### Document extract
BEGIN

Retry strategies that are correct in production use the failure mode to pick the strategy. The taxonomy is roughly:

Failure mode	Right retry strategy
Transient TCP / DNS	3 retries, 1s/4s/16s exponential backoff with jitter
HTTP 429 rate-limited	Honour `Retry-After` header; otherwise exponential with jitter capped at 60s
HTTP 5xx	Retry with cap on total time, not count; 15-minute budget
HTTP 4xx (auth, validation)	No retry — fail fast
Disk full	No retry — fail fast, alert SRE
OOM kill	Retry once with reduced batch size; otherwise fail
Network partition	Long retry window (1 hour+) with backoff; eventual fail
Upstream still warming up	Sensor pattern: poll source, dispatch when ready

cron has no concept of any of this. It has no concept of retry at all. The retry logic has to be embedded in the command. Embedding it in the command means six different jobs end up with six slightly different retry implementations, none tested, all maintained by whoever wrote them last. The structural property is that retry semantics belong in the scheduler, not in the job, because retries depend on cross-cutting concerns (max parallel retries, total retry budget across the DAG, dead-letter queue routing) that the job cannot see.

A real scheduler exposes retries declaratively:

@task(retries=3, retry_delay=timedelta(minutes=5),
      retry_exponential_backoff=True, max_retry_delay=timedelta(hours=1))
def extract_orders():
    ...

The scheduler implements the retry loop, the backoff, the jitter, the dead-letter routing, and the alerting. The task author writes the task. The cross-cutting concerns are written once, tested once, and applied uniformly to every task in the system.

END

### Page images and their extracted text
BEGIN

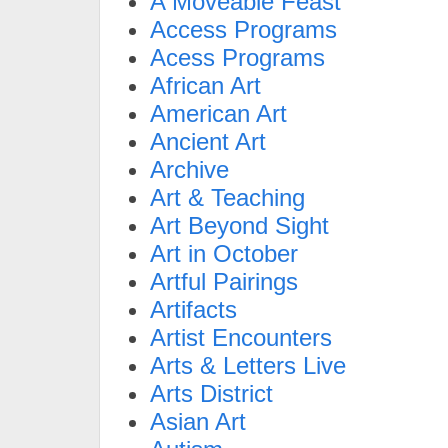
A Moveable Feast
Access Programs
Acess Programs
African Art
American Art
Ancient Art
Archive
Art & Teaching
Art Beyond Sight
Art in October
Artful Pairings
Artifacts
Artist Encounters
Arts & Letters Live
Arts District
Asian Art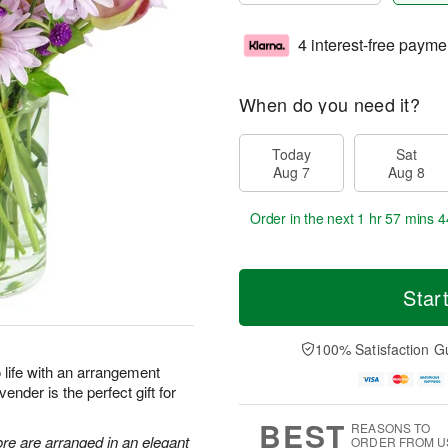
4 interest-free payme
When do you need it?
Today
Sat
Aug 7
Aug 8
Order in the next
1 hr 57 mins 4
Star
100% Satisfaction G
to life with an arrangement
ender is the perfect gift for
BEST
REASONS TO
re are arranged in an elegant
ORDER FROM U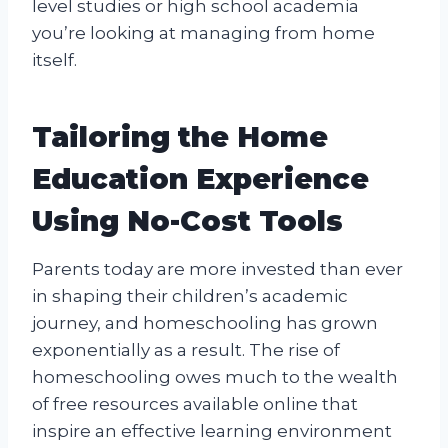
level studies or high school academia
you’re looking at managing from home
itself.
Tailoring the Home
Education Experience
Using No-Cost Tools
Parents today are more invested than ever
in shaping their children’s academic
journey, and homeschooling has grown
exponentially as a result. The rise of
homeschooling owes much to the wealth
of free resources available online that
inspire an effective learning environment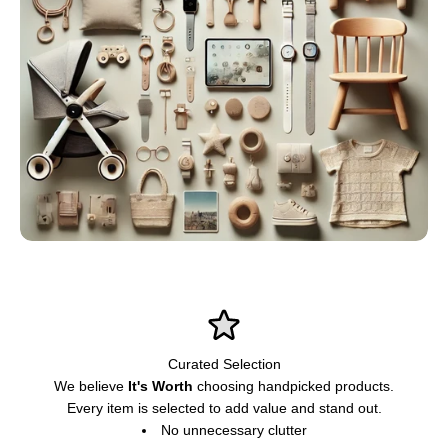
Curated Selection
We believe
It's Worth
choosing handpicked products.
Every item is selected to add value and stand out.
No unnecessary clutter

END

### Apply what you read
1/ In the retry strategies text, what is the right retry strategy for an HTTP 5xx failure?
2/ Quote the retry strategies text from "A real scheduler" to "in the system.".

### Answers in order
1/ Retry with a cap on total time rather than count, using a 15-minute budget.

2/
A real scheduler exposes retries declaratively:

@task(retries=3, retry_delay=timedelta(minutes=5),
      retry_exponential_backoff=True, max_retry_delay=timedelta(hours=1))
def extract_orders():
    ...

The scheduler implements the retry loop, the backoff, the jitter, the dead-letter routing, and the alerting. The task author writes the task. The cross-cutting concerns are written once, tested once, and applied uniformly to every task in the system.